I like programming in Go, just the way it is. I said the same thing when I first started playing with it in 2015 and now in 2023. But I have to admit every new feature that has been added has been awesome. I can’t imagine now programming in Go without things like Go Modules, built-in fuzzing, etc.

So my current contentment aside, I am looking forward to seeing these Go proposals evolve into things that we might see in the language, tooling, etc someday.

Ordered by my current level of interest.

  • #19623: change int to be arbitrary precision

    Arbitrary sized integer types built-in to Go would, I feel like, be very in-line with Go’s existing pattern of taking good things from Ruby, Python, and similar landscape. When I program in Ruby this is one of those joys that exists in that language that’s just there. When I reach for int in Go, I’m not reaching for the system’s word-size – even if that’s what it is – I’m usually reaching for the most convenient largest integer size to avoid overflow. The fact that Go has sized types too like int32 means that control is still there for those situations where I really am intentionally wanting a specific size. Go is a programming language for productivity and there’s a reason arbitrary sized integers show up in other languages known for productivity too.

  • #43557, #56413: user-defined iteration using range over func values

    I have a hard time figuring out the right way to use iterators in Go. The stdlib has a ton of them, and each time I go to use one I read the docs, look at examples, and try and craft the loop and use of values just the right way for that specific iterator. They aren’t all the same. I think this causes some people to think we need a common interface for iterators in Go. I don’t know if we need that, but I do feel like if we had a way to write functions that could be used with for, then that would go a long way to let people write iterators however they’d like, and present them in a way that anyone could use them one way.

  • #20733: redefine range loop variables in each iteration

    I’ve made this mistake too many times. It feels like something worth fixing.

  • #19412, #54685, #57644: add sum types / discriminated unions

    The proposal I am most excited about is #57644. It presents sum types as interfaces with a closed set of types.

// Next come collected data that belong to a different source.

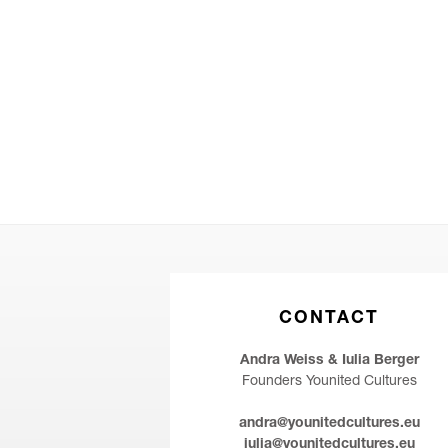
CONTACT
Andra Weiss & Iulia Berger
Founders Younited Cultures
andra@younitedcultures.eu
iulia@younitedcultures.eu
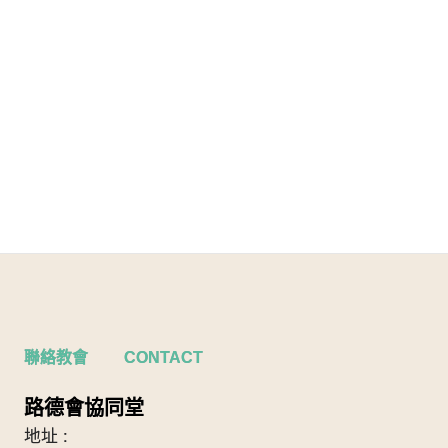
聯絡教會 CONTACT
路德會協同堂
地址 :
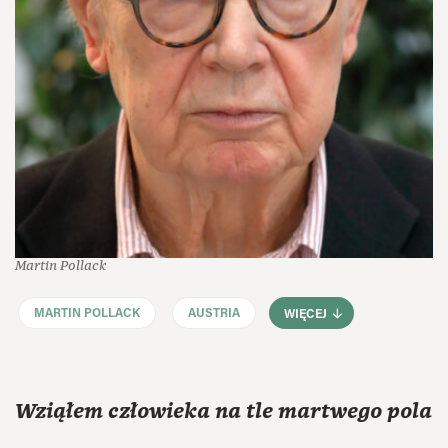
Martin Pollack
MARTIN POLLACK
AUSTRIA
WIĘCEJ
Wziąłem człowieka na tle martwego pola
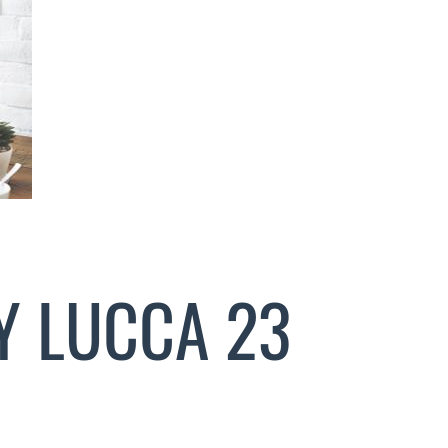
Y LUCCA 23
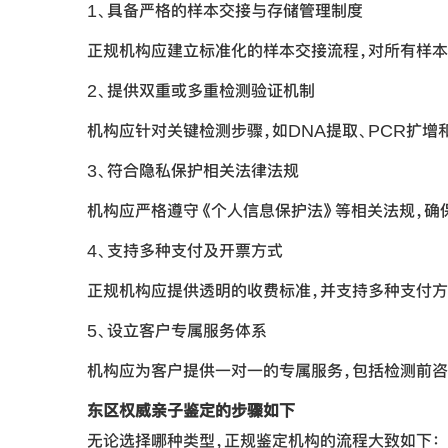
1、具备严格的样本交接与存储管理制度
正规机构应建立标准化的样本交接流程，对所有样本
2、提供双重或多重检测验证机制
机构应针对关键检测步骤，如DNA提取、PCR扩
3、符合隐私保护相关法律法规
机构应严格遵守《个人信息保护法》等相关法规，确
4、支持多种支付及开票方式
正规机构应提供透明的收费标准，并支持多种支付方
5、设立客户专属服务体系
机构应为客户提供一对一的专属服务，包括检测前咨
东区权威亲子鉴定的步骤如下
无论选择哪种类型，正规鉴定机构的流程大致如下：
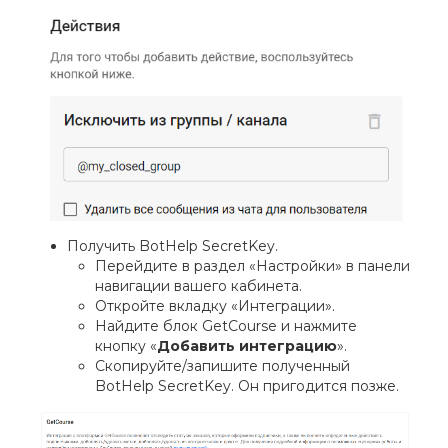
Получить BotHelp SecretKey.
Перейдите в раздел «Настройки» в панели
навигации вашего кабинета.
Откройте вкладку «Интеграции».
Найдите блок GetCourse и нажмите
кнопку «
Добавить интеграцию
».
Скопируйте/запишите полученный
BotHelp SecretKey. Он пригодится позже.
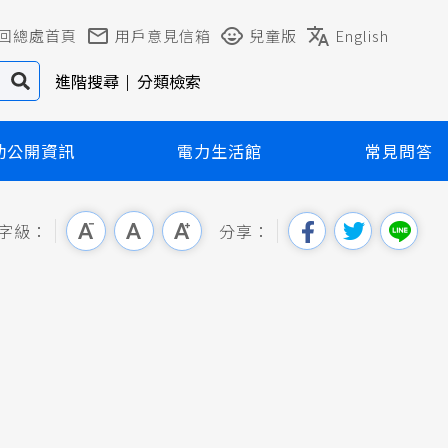
回總處首頁
用戶意見信箱
兒童版
English
進階搜尋
分類檢索
動公開資訊
電力生活館
常見問答
字級：
分享：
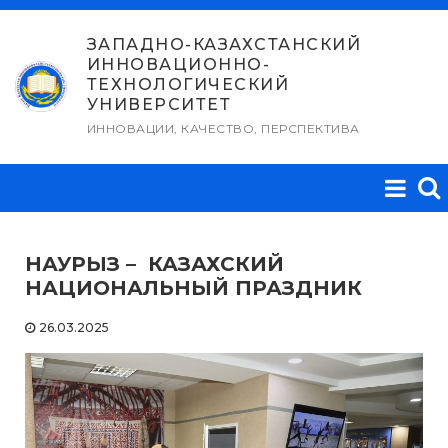
Перейти
к
ЗАПАДНО-КАЗАХСТАНСКИЙ
ИННОВАЦИОННО-
содержимому
ТЕХНОЛОГИЧЕСКИЙ
УНИВЕРСИТЕТ
ИННОВАЦИИ, КАЧЕСТВО, ПЕРСПЕКТИВА
НАУРЫЗ – КАЗАХСКИЙ
НАЦИОНАЛЬНЫЙ ПРАЗДНИК
26.03.2025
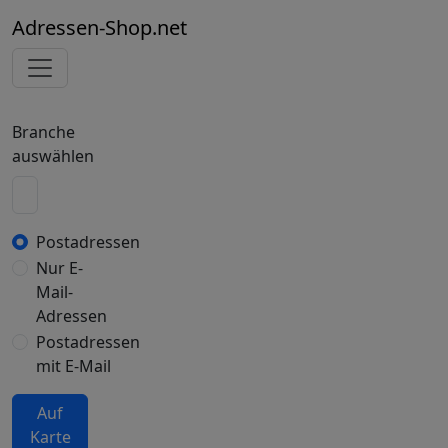
Adressen-Shop.net
Branche
auswählen
Postadressen
Nur E-
Mail-
Adressen
Postadressen
mit E-Mail
Auf
Karte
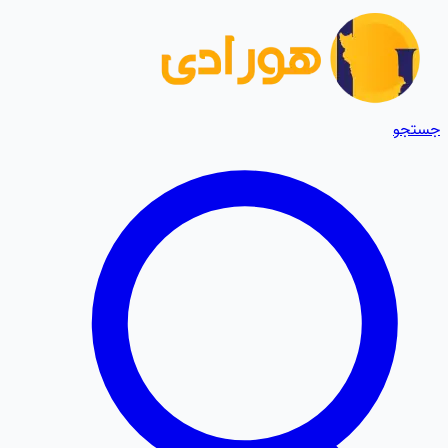
جستجو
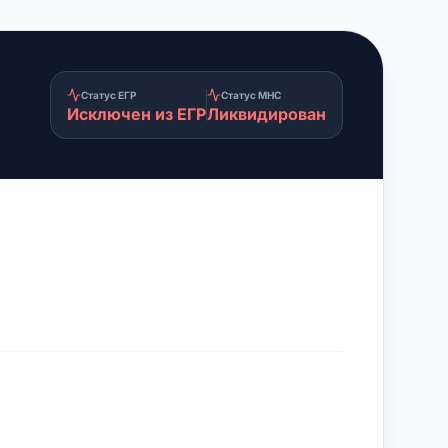
Статус ЕГР
Статус МНС
Исключен из ЕГР
Ликвидирован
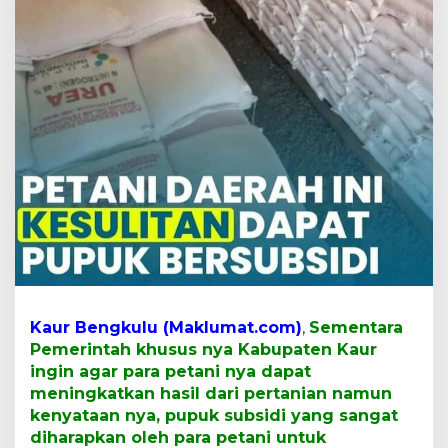
r
i
t
"
k
e
l
u
h
k
a
n
L
a
n
g
k
a
Kaur Bengkulu (Maklumat.com)
,
S
ementara
n
Pemerintah khusus nya Kabupaten Kaur
y
ingin agar para petani nya dapat
a
meningkatkan hasil dari pertanian namun
P
u
kenyataan nya, pupuk subsidi yang sangat
p
diharapkan oleh para petani untuk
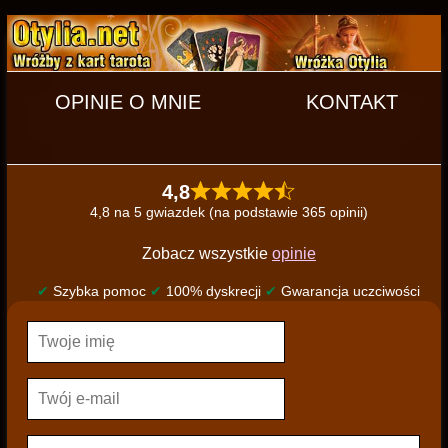
OPINIE O MNIE
KONTAKT
4,8
4,8 na 5 gwiazdek (na podstawie 365 opinii)
Zobacz wszystkie
opinie
✔
Szybka pomoc
✔
100% dyskrecji
✔
Gwarancja uczciwości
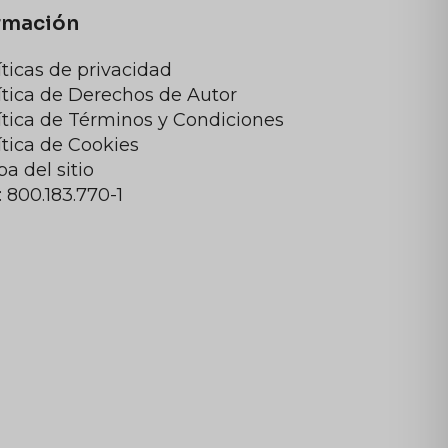
rmación
íticas de privacidad
ítica de Derechos de Autor
ítica de Términos y Condiciones
ítica de Cookies
a del sitio
: 800.183.770-1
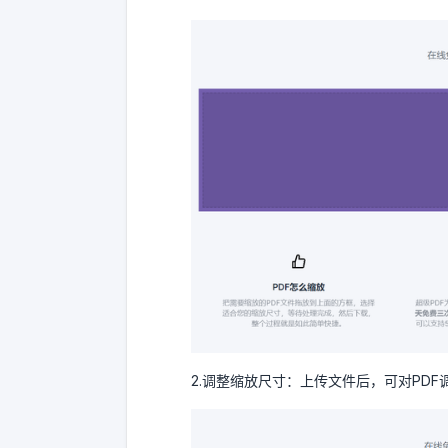
2.调整缩放尺寸：上传文件后，可对PD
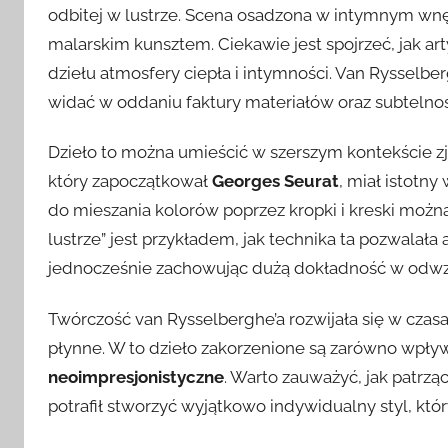
odbitej w lustrze. Scena osadzona w intymnym wn
malarskim kunsztem. Ciekawie jest spojrzeć, jak art
dziełu atmosfery ciepła i intymności. Van Rysselb
widać w oddaniu faktury materiałów oraz subtelnoś
Dzieło to można umieścić w szerszym kontekście z
który zapoczątkował
Georges Seurat
, miał istotn
do mieszania kolorów poprzez kropki i kreski możn
lustrze” jest przykładem, jak technika ta pozwalała
jednocześnie zachowując dużą dokładność w odwz
Twórczość van Rysselberghe’a rozwijała się w czas
płynne. W to dzieło zakorzenione są zarówno wpływy
neoimpresjonistyczne
. Warto zauważyć, jak patrz
potrafił stworzyć wyjątkowo indywidualny styl, któ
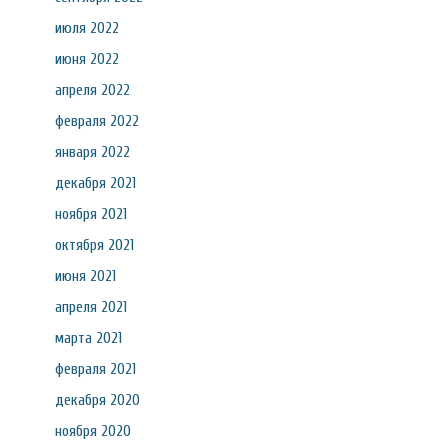
июля 2022
июня 2022
апреля 2022
февраля 2022
января 2022
декабря 2021
ноября 2021
октября 2021
июня 2021
апреля 2021
марта 2021
февраля 2021
декабря 2020
ноября 2020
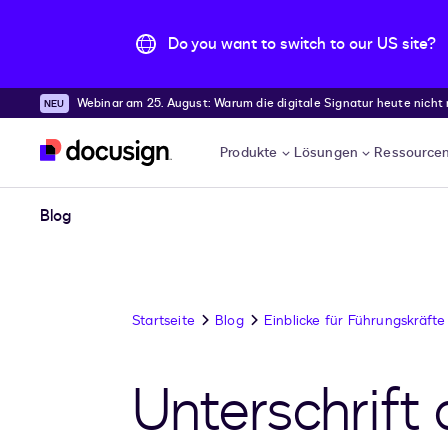
Do you want to switch to our US site?
Webinar am 25. August: Warum die digitale Signatur heute nicht
Überspringen und weiter zum Hauptinhalt
Produkte
Lösungen
Ressource
Blog
Startseite
Blog
Einblicke für Führungskräfte
Unterschrif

It’s simple, it integrates seamlessly with existing Go code because sum types are just interfaces. See my thoughts about the proposal here.

    I’m not very excited by either of the other proposals, as they add a lot to the language.

    I frequently work with the Stellar XDR (See RFC 4506) and XDR contains discriminated union types. In languages like Go this ends up being represented as structs with a discriminant field, then a pointer-field per type. It works, but it’s also a lot of work, easy to footgun if you aren’t diligent with checking you exhaustively addressed all types.

  • #19814: add typed enum support

    I’m regularly emulating enums using types and constants in Go. This actually works mostly fine, but if Go had enums I’d use them. The benefit I’d expect is validation on parsed values reducing runtime errors in areas of the code separate to when the value is created. It’s so easy to introduce invalid enum values in Go applications today if as the developer you aren’t diligent about validating the enum value after it exists. Unfortunately it’s so easy to think that in a static langauge that strongly typed enum must be valid, when it might not be.

  • #47487: allow explicit conversion from function to 1-method interface

    Go has a nice pattern of being able to turn functions into interfaces, but it requires a significant amount of boilerplate and it’d be convenient if that wasn’t required.